Vielleicht aber ist gerade die Sicht auf einzelne Nutzergruppen der Grundfehler? – Jeder sieht nur seinen Abschnitt. Und das nicht nur bei den städtischen Planern. Wenn die Dinge dann aber gebaut werden, stellt sich oft viel zu spät heraus, dass man einen Teil der Verkehrsteilnehmer einfach nicht mitbedacht hat. Oder dass man die Komplexität der Verkehrsströme völlig unterschätzt hat. Wie an der LVB-Haltestelle Hauptbahnhof und den 2006 gestalteten Übergängen. Dafür liegt schon seit 2012 ein Antrag der SPD-Fraktion vor, der auf eine gut sichtbare Kenntlichmachung des Radfahrstreifens vor den beiden Ausgängen des Hauptbahnhofs zielt. Eigentlich kein großes Ding. Heute wissen die Fußgänger nicht, wo sie stehen sollen, viele entwickeln ein erstaunliches Trägheitsmoment, den passierenden Radfahrern jede Durchfahrt zu verstellen. Was nicht an den Radfahrern liegt, sondern an der Nicht-Wahrnehmbarkeit des Radweges. Und ein zusätzlicher Punkt der Irritation: Der Blindenleitstreifen führt direkt auf den Radweg.

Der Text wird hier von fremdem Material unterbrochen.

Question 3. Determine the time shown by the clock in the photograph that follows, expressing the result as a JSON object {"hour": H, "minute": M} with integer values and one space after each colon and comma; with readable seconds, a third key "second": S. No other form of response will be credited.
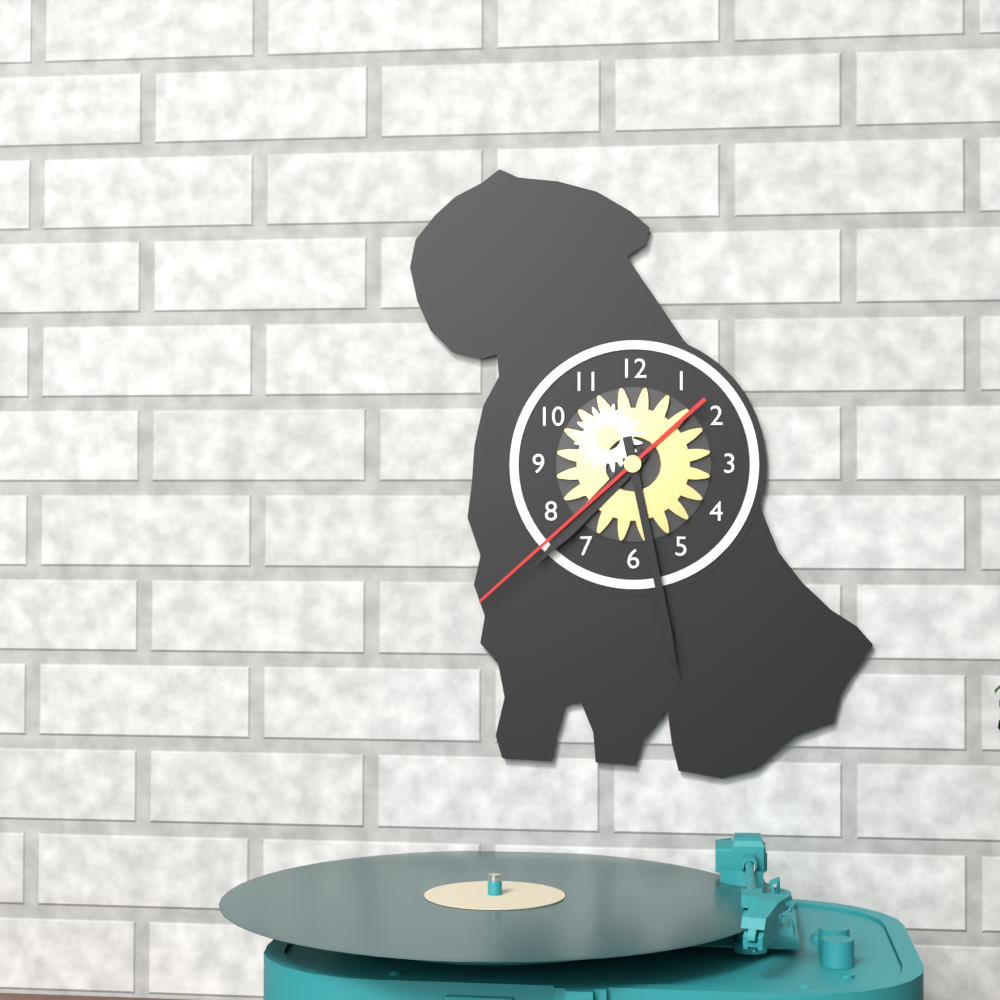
{"hour": 7, "minute": 28, "second": 38}
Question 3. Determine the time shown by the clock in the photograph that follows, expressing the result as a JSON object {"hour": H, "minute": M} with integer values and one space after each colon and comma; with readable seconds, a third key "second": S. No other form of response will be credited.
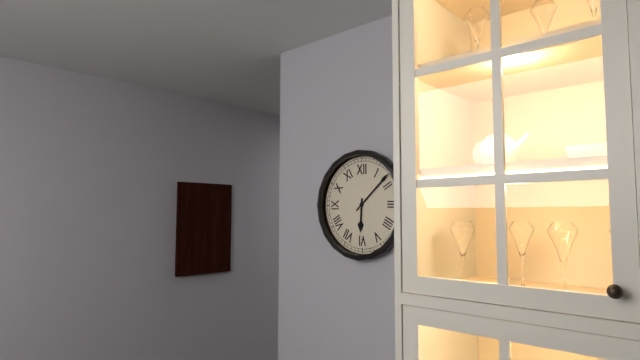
{"hour": 6, "minute": 8}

Eigentlich ein kleines Ding. Also hat jetzt die CDU-Fraktion einen Änderungsantrag zum SPD-Antrag nachgereicht: “In Höhe der Bahnhofsausgänge West- und Osthalle Richtung Innenstadt wird der Radweg in geeigneter Form so markiert, dass für Radfahrer der Vorrang des Fußgängerverkehrs vor dem Radverkehr eindeutig klargestellt ist”, soll der 1. Beschlusspunkt nun lauten.

Bei der SPD heißt der Punkt noch: “Der Radweg vor dem Hauptbahnhof ist in Höhe der Bahnhofsausgänge West- und Osthalle Richtung Innenstadt durch eine farbige Markierung mit Radfahrpiktogrammen zeitnah in 2014 besser kenntlich zu machen.”

Es kann ja sein, dass Piktogramme einfach zu wenig sind. Der ganze öffentliche Straßenraum ist mit Zeichen und Piktogrammen übersät. Die SPD war dabei schon dem Denken der Verwaltung entgegen gekommen, die vorm Hauptbahnhof lieber dezente Hinweise haben möchte, die das Gesamtbild nicht beeinträchtigen.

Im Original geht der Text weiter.